By Paula Parker
Driving in Phuket is certainly an experience and by far the best way to see the Island's amazing scenery.
But, be warned it's not for the faint hearted!
If you are planning on driving a car or motorbike in Phuket, ensure that you have an international drivers license and travel insurance.
The next step is to decide if you you would prefer to drive, a motorcycle or a car.
The preferred choice of ours is to hire a car, however over recent years, we have also hired motorbikes.
Cars are a much safer option for driving around the Island, however they are also more expensive to rent.
Only hire a motorbike if you have plenty of experience, as Phuket is definitely not the place to learn how to ride, and always wear a helmet, if you don't expect to get a fine.
Before heading off on your travels around the Island, check the petrol gauge, as some cars and bikes are rented out with an empty tank.
If you think driving is an experience wait until you pull up at the service station, and have to work out what fuel to use.
The fuels throughout Phuket and Thailand are 91, 95, gasohol - E10 and diesel.
If you are riding a motorcycle you can use either 91 or 95 and most cars will take either 95 or gasohol-E10.
Throughout the Island there are many petrol stations except in Patong, where we could only find one.
An Esso petrol station located in Phra Barami Road at the northern end of Patong.
Many local shops and roadside vendors also sell small bottles of motorcycle fuel.
When driving in Phuket you drive on the left hand side of the road or should I say that is where you are suppose to drive.
Many Thai drivers, drive on the wrong side of the road, but don't do as they do.
Most road signs are written in English as well as Thai.
The speed limits across the Island varies like most countries from 60 km in built up areas to 120 kms on the main highway.

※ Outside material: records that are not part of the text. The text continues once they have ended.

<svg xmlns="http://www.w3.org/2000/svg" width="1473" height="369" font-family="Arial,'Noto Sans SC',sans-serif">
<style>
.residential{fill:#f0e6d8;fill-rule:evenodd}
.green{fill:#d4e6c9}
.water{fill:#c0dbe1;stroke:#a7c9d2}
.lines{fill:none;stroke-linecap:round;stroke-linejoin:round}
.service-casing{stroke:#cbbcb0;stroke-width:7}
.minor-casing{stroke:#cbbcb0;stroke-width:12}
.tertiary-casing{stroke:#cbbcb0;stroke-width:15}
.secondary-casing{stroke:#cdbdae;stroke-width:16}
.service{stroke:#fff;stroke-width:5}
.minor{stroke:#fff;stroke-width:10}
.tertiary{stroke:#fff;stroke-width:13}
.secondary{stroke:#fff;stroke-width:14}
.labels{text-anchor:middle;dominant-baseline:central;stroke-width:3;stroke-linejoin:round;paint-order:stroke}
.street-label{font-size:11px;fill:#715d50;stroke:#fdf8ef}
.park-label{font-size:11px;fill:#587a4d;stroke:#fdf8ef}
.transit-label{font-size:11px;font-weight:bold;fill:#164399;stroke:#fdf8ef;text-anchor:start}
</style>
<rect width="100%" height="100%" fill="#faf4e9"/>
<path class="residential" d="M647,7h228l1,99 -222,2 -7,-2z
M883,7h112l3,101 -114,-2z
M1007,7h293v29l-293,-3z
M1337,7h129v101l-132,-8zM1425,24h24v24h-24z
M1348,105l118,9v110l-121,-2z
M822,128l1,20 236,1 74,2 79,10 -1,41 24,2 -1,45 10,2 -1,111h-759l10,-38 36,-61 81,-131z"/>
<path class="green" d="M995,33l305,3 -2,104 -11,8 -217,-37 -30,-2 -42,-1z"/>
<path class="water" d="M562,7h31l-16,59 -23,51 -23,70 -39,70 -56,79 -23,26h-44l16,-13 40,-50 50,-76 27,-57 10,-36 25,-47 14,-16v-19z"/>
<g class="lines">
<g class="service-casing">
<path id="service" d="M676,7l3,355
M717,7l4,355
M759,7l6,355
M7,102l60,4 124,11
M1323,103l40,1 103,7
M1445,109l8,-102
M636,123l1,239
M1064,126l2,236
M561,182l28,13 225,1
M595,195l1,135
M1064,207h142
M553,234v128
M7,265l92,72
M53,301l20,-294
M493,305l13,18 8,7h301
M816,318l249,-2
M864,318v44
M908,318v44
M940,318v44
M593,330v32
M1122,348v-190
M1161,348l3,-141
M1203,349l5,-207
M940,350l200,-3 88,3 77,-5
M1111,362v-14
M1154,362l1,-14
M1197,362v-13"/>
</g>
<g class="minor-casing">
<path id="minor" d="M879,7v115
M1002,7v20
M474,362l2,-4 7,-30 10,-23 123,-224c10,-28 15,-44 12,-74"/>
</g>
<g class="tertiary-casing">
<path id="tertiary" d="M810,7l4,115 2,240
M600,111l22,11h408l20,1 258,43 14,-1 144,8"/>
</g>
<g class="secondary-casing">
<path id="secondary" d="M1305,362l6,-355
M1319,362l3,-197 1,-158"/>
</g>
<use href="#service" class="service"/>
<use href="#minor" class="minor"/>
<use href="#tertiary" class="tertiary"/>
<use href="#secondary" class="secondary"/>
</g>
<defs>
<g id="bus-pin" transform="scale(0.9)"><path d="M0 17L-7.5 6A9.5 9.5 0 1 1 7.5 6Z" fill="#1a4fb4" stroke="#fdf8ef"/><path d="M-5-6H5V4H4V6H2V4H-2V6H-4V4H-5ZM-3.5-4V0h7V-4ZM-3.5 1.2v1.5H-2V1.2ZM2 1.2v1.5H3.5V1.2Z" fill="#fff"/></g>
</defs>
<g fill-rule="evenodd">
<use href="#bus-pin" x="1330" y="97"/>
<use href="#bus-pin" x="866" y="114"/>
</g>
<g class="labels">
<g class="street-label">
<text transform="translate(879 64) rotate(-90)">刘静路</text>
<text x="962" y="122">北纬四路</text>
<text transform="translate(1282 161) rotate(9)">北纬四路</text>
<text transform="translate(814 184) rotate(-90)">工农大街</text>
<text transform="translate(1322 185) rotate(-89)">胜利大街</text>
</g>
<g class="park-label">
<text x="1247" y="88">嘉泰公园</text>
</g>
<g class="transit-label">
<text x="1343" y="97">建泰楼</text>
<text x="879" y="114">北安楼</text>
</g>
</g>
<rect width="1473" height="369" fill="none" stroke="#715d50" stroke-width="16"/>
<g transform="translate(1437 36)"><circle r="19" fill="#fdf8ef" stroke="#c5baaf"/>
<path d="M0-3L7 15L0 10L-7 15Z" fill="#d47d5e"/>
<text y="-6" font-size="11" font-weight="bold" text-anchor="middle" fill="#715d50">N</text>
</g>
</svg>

Many Thai drivers don't seem to take to much notice of the speed limit, they have one speed and that is "flat out".
Whilst most drivers have good driving skills they can be very unpredictable.
Overtaking on the inside or running red lights is very common in Phuket, along with motorcycles weaving around through the traffic.
Expect the unexpected when on the roads and always be vigilant whilst driving in Phuket.
The main roads in Phuket are quiet good, most of them are flat and fast with a few areas that are quiet steep.
The legal age for driving cars in Phuket is 18 years, although to ride a motorcycle up to 110cc it is only 15 years. If the motorcycle is over 110cc the legal age is lifted to 18 years.
What type of Licence
It is compulsory when driving to have on you a valid drivers licence from your own Country as well as an international driving permit or a Thai Licence.
If you hire a car or motorcycle and you don't have a valid international drivers licence and you have an accident, your insurance policy maybe invalid.
Remember that if you decide to have a couple of drinks, don't ride or drive. If you do happen to have an accident while you are under the influence of alcohol, chances are your travel insurance will not cover you.
Every vehicle must have a tax sticker and third party compulsory motor insurance.
Some cars in Phuket have red registration plates and are not permitted to drive at night or leave the province in which the vehicle is registered.
Which brings me to a little tip!
Driving around Phuket is not that hard during the day, but beware if driving at night, especially when it is raining.
During the daylight we have no problems navigating our way around the Island from the North to the South, landmarks are easy to find and the maps are easy to read.
Come night time with wet, slippery roads and dimly lit streets, it does get a little tricky.
There are a couple of things you should beware of when driving in Phuket.
In Phuket people will overtake everywhere, it doesn't matter if it is on a bend or a hill.
We hope you enjoy driving in Phuket as much as we do.